We didn’t know what to say. After a little while longer we left the tent. We came back later with another friend and decided this was a once in a lifetime opportunity and we wanted to see after all. We offered them 500 rupees and they agreed. I don’t really want to go into too much detail, but the hardcore guy who was doing the vow of silence absolutely picked up that block of concrete with his penis. It was pretty impressive. He showed us a picture afterwards of him pulling a car with it.
I found out later that this is a practice they use in order to destroy their erectile tissue and squash any sexual desires which would get in the way of their holy lifestyle. Not the path I would choose but each to their own!
We hung around with them a bit longer and then said our goodbyes. The next day I was flying solo as my friends had departed to go elsewhere. I went for another wander down by the ghats and ended up – you guessed it – back in that tent again. I chatted to Krishna for a while and then continued on my way. He had asked me to get him some food to bring it back, I said I would see what I could find but felt a bit strange about it.
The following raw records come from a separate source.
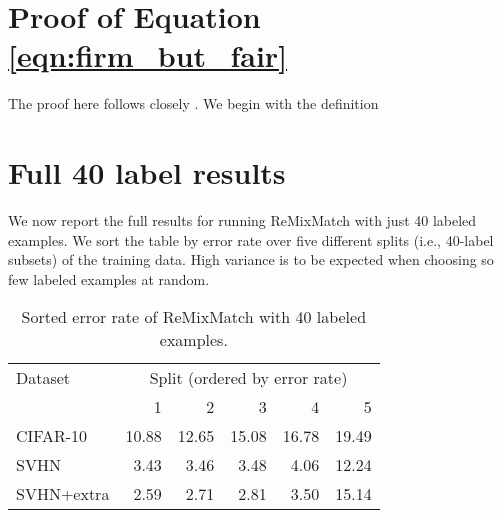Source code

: \documentclass{article} \usepackage{iclr2020_conference,times}
\begin{document}



\appendix

\newpage
\section{Proof of Equation \ref{eqn:firm_but_fair}}
The proof here follows closely \cite{bridle1992unsupervised}. 
We begin with the definition


\section{Full 40 label results}
We now report the full results for running ReMixMatch with
just 40 labeled examples. We sort the table by error rate
over five different splits (i.e., 40-label subsets) of the
training data.
High variance is to be expected when choosing so few labeled examples at random.

\begin{table}[h!]
\centering
\begin{tabular}{lrrrrr}
\toprule
Dataset & \multicolumn{5}{c}{Split (ordered by error rate)} \\
 & 1 & 2 & 3 & 4 & 5 \\ 
\midrule
CIFAR-10 & 10.88 & 12.65 & 15.08 & 16.78 & 19.49 \\
SVHN & 3.43 & 3.46 & 3.48 & 4.06 & 12.24 \\
SVHN+extra & 2.59 & 2.71 & 2.81 & 3.50 & 15.14 \\
\bottomrule
\end{tabular}
\caption{Sorted error rate of ReMixMatch with 40 labeled examples.}
\end{table}

\newpage
\end{document}
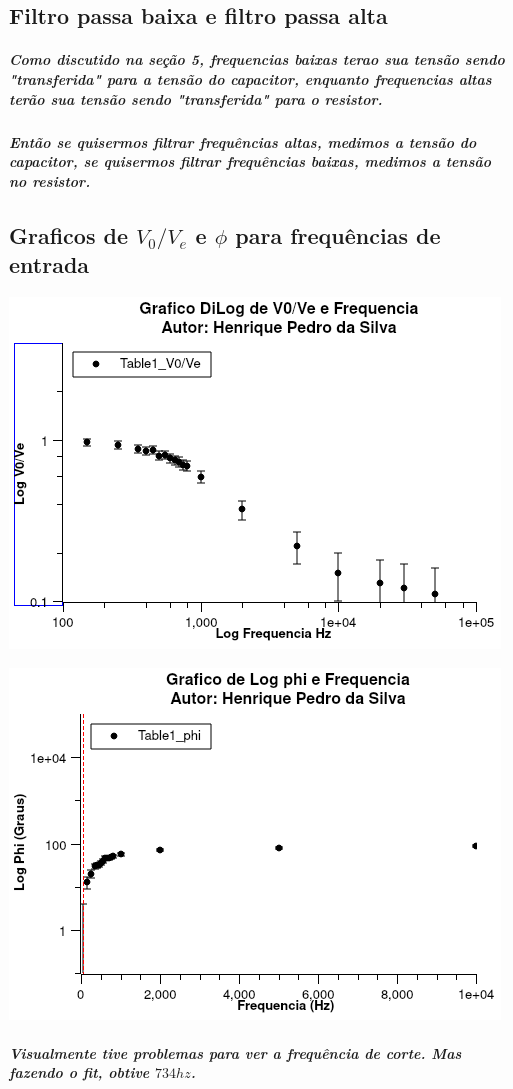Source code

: \documentclass[12pt,twoside, a4paper, twocolumn]{article}
\begin{document}
\subsection{Filtro passa baixa e filtro passa alta}

\subparagraph*{Como discutido na seção 5, frequencias baixas terao sua tensão sendo "transferida" para a tensão do capacitor, enquanto frequencias altas terão sua tensão sendo "transferida" para o resistor.}

\subparagraph*{Então se quisermos filtrar frequências altas, medimos a tensão do capacitor, se quisermos filtrar frequências baixas, medimos a tensão no resistor.}

\subsection{Graficos de $V_0/V_e$ e $\phi$ para frequências de entrada}

\begin{adjustbox}{scale=0.70}
  \includegraphics{Graph1.png}
\end{adjustbox}

\begin{adjustbox}{scale=0.70}
  \includegraphics{Graph2.png}
\end{adjustbox}

\subparagraph*{Visualmente tive problemas para ver a frequência de corte. Mas fazendo o fit, obtive $734hz$.}
\end{document}
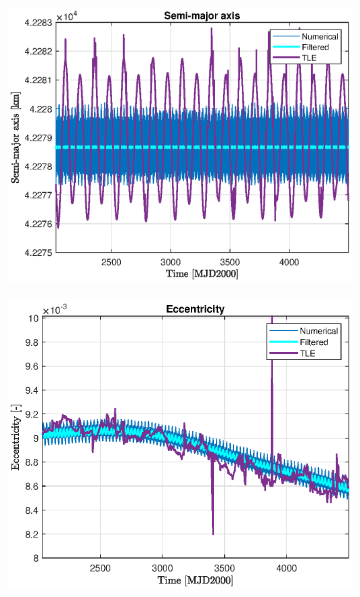 \documentclass{article}
\begin{document}
\begin{figure}[H]
	\centering
	\begin{subfigure}[b]{0.45\textwidth}
		\includegraphics[width=\textwidth]{a_TLE.eps}
		\caption{}
		\label{fig:1a}
	\end{subfigure}%
    \hfill
	\begin{subfigure}[b]{0.45\textwidth}
		\includegraphics[width=\textwidth]{e_TLE.eps}
		\caption{}
		\label{fig:1b}
	\end{subfigure}%
	

\end{figure}
\end{document}
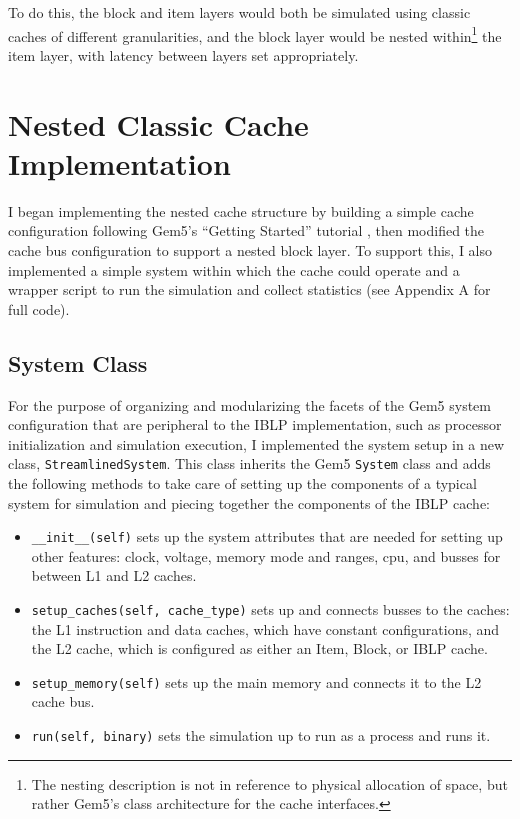 \documentclass[12pt,twoside]{reedthesis}
\begin{document}
To do this, the block and item layers would both be simulated using classic caches of different granularities, and the block layer would be nested within\footnote{The nesting description is not in reference to physical allocation of space, but rather Gem5's class architecture for the cache interfaces.} the item layer, with latency between layers set appropriately.

\section{Nested Classic Cache Implementation}

	I began implementing the nested cache structure by building a simple cache configuration following Gem5's ``Getting Started'' tutorial \cite{gem5-tutorial}, then modified the cache bus configuration to support a nested block layer. To support this, I also implemented a simple system within which the cache could operate and a wrapper script to run the simulation and collect statistics (see Appendix A for full code).

	\subsection*{System Class}

	For the purpose of organizing and modularizing the facets of the Gem5 system configuration that are peripheral to the IBLP implementation, such as processor initialization and simulation execution, I implemented the system setup in a new class, \verb`StreamlinedSystem`. This class inherits the Gem5 \verb`System` class and adds the following methods to take care of setting up the components of a typical system for simulation and piecing together the components of the IBLP cache:

	\begin{itemize}
		\item \verb`__init__(self)` sets up the system attributes that are needed for setting up other features: clock, voltage, memory mode and ranges, cpu, and busses for between L1 and L2 caches.
	
		\item \verb`setup_caches(self, cache_type)` sets up and connects busses to the caches: the L1 instruction and data caches, which have constant configurations, and the L2 cache, which is configured as either an Item, Block, or IBLP cache.
	
		\item \verb`setup_memory(self)` sets up the main memory and connects it to the L2 cache bus.
	
		\item \verb`run(self, binary)` sets the simulation up to run as a process and runs it.
	\end{itemize}
\end{document}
I made it as far as the burning ghats where I stopped to watch possible one of the most foreign possible scene’s I could imagine unfold before me. The burning ghats are a place where Hindu’s can burn their dead relatives on big pyres on the concrete ghat next to the Ganges. All Hindu’s (with a few exceptions such as babies and Sadhu’s) must be burnt when they pass away. Their bodies are carried through the streets by the family members before being laid out on the pyre and cremated.
Krishna soon joined me as I tried to figure out what was happening. He was welcome company and a good source of information. The bodies take 3 hours to burn and any unburnt parts after that are thrown into the river. There are a lot of turtles in the river who eat the body parts. There are men who attend the fires who carry big bamboo sticks. They use these to break the bodies apart as the are burning and push loose limbs back into the fire if they come apart. There were 5 funeral pyres burning during the time I was there and more being set up.
It is a very confronting scene. It is one thing to watch a fire and know there is a body inside. It’s a whole new level when you see someone’s legs sticking out of the flames. It’s heartbreaking to see the grieving family sitting around watching and it’s very, very strange for me that this is all happening in a public place which is frequented by tourists. It is highly disrespectful to take photos of the pyres obviously.
I said goodbye to Krishna and slipped him a few rupees. I will never be sure if he wanted to talk to me or if he wanted money but I didn’t mind either way. He was good company.